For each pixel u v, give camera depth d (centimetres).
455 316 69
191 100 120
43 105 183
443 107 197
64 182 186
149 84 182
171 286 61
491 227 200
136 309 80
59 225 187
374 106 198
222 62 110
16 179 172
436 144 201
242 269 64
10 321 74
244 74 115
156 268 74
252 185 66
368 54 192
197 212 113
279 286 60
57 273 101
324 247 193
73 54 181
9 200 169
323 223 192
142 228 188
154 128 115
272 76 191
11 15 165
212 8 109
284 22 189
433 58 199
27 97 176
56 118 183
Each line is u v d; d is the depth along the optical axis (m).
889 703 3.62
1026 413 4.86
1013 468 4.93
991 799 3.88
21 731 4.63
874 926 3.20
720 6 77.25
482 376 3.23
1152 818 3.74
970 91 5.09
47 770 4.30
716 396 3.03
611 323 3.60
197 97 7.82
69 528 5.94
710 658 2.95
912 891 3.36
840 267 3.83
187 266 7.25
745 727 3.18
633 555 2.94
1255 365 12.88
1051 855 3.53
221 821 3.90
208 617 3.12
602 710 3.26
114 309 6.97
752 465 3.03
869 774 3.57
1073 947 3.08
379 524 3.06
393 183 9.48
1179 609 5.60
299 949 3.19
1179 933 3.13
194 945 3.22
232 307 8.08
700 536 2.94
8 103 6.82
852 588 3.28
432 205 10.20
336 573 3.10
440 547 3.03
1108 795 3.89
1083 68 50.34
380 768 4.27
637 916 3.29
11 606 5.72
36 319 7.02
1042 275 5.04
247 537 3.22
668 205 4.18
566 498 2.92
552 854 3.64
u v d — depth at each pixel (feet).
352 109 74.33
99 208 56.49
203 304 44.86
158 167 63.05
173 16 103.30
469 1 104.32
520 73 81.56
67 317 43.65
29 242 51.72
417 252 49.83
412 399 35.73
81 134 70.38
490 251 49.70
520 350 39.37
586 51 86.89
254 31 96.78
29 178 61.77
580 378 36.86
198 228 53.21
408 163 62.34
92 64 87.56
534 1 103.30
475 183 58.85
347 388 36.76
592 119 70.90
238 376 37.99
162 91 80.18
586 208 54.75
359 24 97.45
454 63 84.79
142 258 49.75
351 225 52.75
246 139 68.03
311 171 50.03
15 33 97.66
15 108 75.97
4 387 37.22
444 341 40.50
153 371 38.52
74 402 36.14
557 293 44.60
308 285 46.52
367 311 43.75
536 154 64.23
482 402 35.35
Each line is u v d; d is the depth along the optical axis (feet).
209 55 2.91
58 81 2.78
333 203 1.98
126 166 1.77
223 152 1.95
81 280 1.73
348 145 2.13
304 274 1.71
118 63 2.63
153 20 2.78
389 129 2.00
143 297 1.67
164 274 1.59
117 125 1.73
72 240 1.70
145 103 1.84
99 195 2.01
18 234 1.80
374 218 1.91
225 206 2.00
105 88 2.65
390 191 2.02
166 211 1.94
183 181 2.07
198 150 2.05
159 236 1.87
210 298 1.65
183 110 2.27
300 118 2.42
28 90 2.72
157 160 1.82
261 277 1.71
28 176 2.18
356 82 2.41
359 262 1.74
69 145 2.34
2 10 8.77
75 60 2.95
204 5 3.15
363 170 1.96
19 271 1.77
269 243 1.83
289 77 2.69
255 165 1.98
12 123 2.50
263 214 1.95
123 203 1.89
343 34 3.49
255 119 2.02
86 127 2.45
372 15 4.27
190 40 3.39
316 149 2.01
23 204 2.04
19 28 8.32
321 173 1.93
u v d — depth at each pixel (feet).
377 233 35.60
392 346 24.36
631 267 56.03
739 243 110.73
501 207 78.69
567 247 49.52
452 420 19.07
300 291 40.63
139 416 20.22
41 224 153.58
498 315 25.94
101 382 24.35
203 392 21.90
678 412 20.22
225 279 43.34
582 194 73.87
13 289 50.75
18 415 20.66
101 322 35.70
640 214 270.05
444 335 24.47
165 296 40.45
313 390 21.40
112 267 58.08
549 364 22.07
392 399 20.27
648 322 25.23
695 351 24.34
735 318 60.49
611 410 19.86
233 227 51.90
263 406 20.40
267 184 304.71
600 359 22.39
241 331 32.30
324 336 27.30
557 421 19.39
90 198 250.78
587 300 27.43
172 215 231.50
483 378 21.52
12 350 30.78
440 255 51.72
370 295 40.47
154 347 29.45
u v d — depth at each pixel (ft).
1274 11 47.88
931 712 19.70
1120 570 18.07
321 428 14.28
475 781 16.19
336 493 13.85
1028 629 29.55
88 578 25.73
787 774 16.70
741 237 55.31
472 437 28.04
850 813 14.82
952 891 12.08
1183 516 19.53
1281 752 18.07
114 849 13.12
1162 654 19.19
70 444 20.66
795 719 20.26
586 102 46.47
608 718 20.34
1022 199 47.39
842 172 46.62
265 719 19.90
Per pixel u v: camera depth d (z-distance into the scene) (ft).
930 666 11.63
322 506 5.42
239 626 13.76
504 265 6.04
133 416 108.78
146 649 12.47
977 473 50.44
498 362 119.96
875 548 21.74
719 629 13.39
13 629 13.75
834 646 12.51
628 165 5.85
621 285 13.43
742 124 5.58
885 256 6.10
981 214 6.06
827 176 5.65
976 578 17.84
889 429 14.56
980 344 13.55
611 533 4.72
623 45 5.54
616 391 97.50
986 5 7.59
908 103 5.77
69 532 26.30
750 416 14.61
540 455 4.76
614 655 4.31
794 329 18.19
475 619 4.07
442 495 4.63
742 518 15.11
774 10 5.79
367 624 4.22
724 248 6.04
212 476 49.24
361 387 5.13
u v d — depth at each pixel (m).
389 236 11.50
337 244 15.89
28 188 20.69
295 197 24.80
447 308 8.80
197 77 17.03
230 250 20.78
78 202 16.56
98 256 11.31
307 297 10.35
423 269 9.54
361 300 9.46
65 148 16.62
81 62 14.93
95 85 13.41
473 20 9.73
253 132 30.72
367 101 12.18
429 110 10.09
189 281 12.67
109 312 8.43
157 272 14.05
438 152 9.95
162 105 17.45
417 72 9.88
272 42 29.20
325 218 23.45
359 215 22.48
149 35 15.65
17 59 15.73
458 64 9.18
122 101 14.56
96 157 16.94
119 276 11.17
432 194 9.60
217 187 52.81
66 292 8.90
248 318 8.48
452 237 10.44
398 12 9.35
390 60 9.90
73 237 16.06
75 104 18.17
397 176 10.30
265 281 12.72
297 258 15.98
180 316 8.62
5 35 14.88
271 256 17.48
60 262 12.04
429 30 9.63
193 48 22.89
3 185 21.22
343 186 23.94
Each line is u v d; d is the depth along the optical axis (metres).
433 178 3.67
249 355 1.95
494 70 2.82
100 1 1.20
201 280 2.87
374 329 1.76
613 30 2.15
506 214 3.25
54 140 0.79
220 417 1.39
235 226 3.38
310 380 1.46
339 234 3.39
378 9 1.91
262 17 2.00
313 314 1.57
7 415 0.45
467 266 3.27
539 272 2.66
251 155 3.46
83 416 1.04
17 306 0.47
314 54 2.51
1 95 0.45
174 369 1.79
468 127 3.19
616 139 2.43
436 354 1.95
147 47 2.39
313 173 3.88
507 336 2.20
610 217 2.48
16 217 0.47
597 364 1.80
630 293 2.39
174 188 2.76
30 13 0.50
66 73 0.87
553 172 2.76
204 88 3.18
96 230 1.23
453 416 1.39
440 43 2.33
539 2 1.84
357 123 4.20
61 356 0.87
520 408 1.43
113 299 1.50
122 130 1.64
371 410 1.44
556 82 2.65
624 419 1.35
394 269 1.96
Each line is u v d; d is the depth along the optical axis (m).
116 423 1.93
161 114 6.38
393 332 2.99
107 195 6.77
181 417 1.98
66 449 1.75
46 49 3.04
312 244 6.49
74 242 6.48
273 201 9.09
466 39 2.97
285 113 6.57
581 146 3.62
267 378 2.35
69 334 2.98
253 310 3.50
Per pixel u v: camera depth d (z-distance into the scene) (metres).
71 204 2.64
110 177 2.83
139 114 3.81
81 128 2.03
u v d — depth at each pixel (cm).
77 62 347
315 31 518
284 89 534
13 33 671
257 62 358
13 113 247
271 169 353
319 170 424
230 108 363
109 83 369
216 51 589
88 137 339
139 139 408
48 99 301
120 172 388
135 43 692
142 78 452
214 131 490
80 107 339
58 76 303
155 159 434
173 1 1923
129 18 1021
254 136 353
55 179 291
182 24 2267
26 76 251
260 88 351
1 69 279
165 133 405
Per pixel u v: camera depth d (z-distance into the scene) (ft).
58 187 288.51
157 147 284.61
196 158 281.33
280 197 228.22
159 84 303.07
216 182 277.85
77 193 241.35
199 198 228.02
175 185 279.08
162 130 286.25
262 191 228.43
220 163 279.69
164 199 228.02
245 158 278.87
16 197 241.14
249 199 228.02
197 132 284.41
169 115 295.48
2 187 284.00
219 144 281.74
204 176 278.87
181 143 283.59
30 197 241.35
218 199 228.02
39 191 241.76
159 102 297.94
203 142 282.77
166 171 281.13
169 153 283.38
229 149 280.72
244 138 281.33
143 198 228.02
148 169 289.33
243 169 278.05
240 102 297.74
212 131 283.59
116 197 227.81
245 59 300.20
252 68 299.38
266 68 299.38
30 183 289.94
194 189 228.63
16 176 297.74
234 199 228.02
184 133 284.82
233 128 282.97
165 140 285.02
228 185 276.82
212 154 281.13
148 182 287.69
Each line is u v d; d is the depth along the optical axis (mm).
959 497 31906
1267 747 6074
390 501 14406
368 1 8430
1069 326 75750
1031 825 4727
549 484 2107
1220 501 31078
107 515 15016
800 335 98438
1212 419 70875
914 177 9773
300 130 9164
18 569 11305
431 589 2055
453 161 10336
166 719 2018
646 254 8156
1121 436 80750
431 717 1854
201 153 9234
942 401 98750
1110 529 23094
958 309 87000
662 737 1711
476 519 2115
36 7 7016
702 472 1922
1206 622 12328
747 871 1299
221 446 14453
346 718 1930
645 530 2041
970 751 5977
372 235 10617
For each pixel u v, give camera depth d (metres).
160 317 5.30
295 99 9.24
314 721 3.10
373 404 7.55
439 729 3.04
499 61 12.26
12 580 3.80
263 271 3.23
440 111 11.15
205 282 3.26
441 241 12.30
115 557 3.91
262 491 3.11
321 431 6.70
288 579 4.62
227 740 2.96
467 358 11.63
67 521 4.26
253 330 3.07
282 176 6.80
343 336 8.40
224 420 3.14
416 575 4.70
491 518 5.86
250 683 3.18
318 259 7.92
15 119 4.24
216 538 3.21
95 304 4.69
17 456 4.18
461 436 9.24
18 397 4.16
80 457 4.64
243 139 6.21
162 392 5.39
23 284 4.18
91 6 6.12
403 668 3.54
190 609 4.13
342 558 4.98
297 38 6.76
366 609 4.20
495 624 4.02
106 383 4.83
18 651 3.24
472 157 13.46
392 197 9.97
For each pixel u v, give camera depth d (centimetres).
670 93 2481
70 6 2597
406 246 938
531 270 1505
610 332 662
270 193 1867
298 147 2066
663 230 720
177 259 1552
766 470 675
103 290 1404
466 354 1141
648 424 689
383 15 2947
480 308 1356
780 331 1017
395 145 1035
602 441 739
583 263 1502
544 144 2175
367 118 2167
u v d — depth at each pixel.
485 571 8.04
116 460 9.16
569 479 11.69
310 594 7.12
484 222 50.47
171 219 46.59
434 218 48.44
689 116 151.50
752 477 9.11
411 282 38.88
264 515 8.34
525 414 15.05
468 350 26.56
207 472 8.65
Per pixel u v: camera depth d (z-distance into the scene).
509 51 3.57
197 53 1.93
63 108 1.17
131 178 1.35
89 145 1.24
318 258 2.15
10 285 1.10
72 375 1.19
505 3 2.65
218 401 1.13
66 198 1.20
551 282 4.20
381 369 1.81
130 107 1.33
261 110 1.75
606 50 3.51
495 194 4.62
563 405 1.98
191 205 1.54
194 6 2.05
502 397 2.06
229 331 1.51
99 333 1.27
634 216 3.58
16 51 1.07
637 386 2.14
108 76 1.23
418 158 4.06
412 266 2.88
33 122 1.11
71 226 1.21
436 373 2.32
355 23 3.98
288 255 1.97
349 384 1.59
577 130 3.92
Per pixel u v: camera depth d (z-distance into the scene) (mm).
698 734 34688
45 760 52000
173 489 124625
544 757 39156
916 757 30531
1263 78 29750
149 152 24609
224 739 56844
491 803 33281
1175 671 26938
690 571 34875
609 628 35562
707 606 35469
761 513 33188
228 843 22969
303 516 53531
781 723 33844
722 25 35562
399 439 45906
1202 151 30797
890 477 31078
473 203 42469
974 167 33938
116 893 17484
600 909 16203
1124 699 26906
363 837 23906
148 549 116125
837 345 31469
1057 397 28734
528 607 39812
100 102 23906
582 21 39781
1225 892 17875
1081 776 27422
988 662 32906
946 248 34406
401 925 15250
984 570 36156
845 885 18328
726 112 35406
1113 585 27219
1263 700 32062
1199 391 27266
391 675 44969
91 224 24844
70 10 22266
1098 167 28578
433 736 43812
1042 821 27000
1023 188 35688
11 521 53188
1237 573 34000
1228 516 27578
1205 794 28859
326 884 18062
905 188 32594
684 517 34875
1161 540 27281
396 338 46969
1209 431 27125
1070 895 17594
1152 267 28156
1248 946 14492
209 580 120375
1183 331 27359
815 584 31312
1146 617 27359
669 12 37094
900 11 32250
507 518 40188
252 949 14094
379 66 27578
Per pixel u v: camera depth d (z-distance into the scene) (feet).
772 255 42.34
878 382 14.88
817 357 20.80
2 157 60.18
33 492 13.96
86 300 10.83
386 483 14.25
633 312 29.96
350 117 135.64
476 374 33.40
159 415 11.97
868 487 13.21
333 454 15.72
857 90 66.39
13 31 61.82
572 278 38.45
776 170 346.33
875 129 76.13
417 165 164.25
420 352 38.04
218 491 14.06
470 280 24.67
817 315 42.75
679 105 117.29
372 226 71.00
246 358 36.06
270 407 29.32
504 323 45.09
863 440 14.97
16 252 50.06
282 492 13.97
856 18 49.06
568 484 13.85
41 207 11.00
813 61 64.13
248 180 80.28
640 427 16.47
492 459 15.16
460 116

────

• _WHAT NEEDS TO BE DONE_
Within the material above, show every line that includes "feet".

• _WRITTEN ANSWER_
u v d — depth at each pixel (feet).
Each line is u v d; d is the depth along the optical axis (feet).
u v d — depth at each pixel (feet).
Per pixel u v: camera depth d (z-distance into the scene) (feet).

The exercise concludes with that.